A 61-year-old man who was a psychiatric patient and an alcoholic was admitted to hospital after a fall in his bathroom. He showed signs of hemorrhagic shock, and CT scans showed the presence of the right kidney and part of the right retroperitoneum in the right hemithorax, surrounded by liquid. Surgery showed that the right hemidiaphragm was intact and that no intraabdominal viscera prolapsed into thoracic cavity. The bleeding in the right retroperitoneum was evacuated. The surgical report also stated that “the right kidney and ureter were explored and no injuries or active bleeding were found”. The patient died the third day after admission. Autopsy revealed a livid swelling covered with parietal pleura in the right half of the thoracic cavity, behind the costophrenic sinus, about 20 × 15x12 cm in size, filled with about 1500 ml of blood, with ectopic right kidney in the right half of the thorax, slightly rotated posteriorly and downwards. The kidney was smaller (80 g in weight), compared to the normally positioned enlarged left kidney (300 g). The right hemidiaphragm was also intact with small Bochdalek’s foramen behind the posterior edge, with communication between the right retropleural and retroperitoneal spaces, through which intact elongated right renal artery (15 cm), vein (14 cm) and ureter were passing. The cause of death was hemorrhagic shock due to retroperitoneal bleeding, with coagulation disorder as possible contributing factor. Intrathoracic kidneys may pose many diagnostic and management dilemmas for clinicians and pathologists.
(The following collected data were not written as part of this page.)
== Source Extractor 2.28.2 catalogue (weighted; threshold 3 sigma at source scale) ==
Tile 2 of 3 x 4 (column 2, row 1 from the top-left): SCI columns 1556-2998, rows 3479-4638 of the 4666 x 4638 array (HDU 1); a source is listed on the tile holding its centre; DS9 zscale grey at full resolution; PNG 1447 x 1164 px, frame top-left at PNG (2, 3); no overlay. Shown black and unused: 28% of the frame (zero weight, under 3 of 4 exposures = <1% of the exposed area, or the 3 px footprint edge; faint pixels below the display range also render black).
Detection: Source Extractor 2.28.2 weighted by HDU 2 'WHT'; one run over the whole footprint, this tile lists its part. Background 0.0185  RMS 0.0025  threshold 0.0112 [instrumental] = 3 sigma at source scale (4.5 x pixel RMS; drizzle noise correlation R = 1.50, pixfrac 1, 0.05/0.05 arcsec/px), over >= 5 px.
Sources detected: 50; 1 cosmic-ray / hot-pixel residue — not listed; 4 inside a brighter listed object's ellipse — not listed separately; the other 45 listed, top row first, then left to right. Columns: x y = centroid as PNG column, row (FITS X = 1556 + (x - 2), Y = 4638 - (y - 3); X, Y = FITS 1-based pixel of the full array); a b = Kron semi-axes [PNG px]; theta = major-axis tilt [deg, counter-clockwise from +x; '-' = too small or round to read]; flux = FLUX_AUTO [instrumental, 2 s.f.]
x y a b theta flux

Association between a Bochdalek hernia and an intrathoracic renal ectopia is very rare and may be confusing for doctors in different clinical situations.



中文翻译:

与 Bochdalek 疝相关的异位右胸肾是诊断混淆的原因

一名 61 岁的精神病患者和酗酒者在浴室摔倒后被送往医院。他表现出失血性休克的迹象,CT 扫描显示右半胸存在右肾和部分右腹膜,被液体包围。手术显示右侧膈肌完好,无腹腔内脏器脱出胸腔。排出右侧腹膜后的出血。手术报告还称,“检查了右肾和输尿管,没有发现损伤或活动性出血”。患者入院后第三天死亡。尸检显示右半胸腔、肋膈窦后面有一个被壁层胸膜覆盖的青色肿块,大小约 20 × 15x12 cm,充满约 1500 ml 血液,右半胸异位右肾,略微向后和向下旋转。与正常位置增大的左肾(300 克)相比,肾脏较小(80 克重)。右侧膈肌也完好,后缘后方有小Bochdalek孔,右侧胸膜后间隙与腹膜后间隙相通,完整的细长右肾动脉(15 cm)、静脉(14 cm)和输尿管穿过该间隙。死因为腹膜后出血引起的失血性休克,凝血功能障碍可能是致死原因。胸内肾脏可能会给临床医生和病理学家带来许多诊断和管理难题。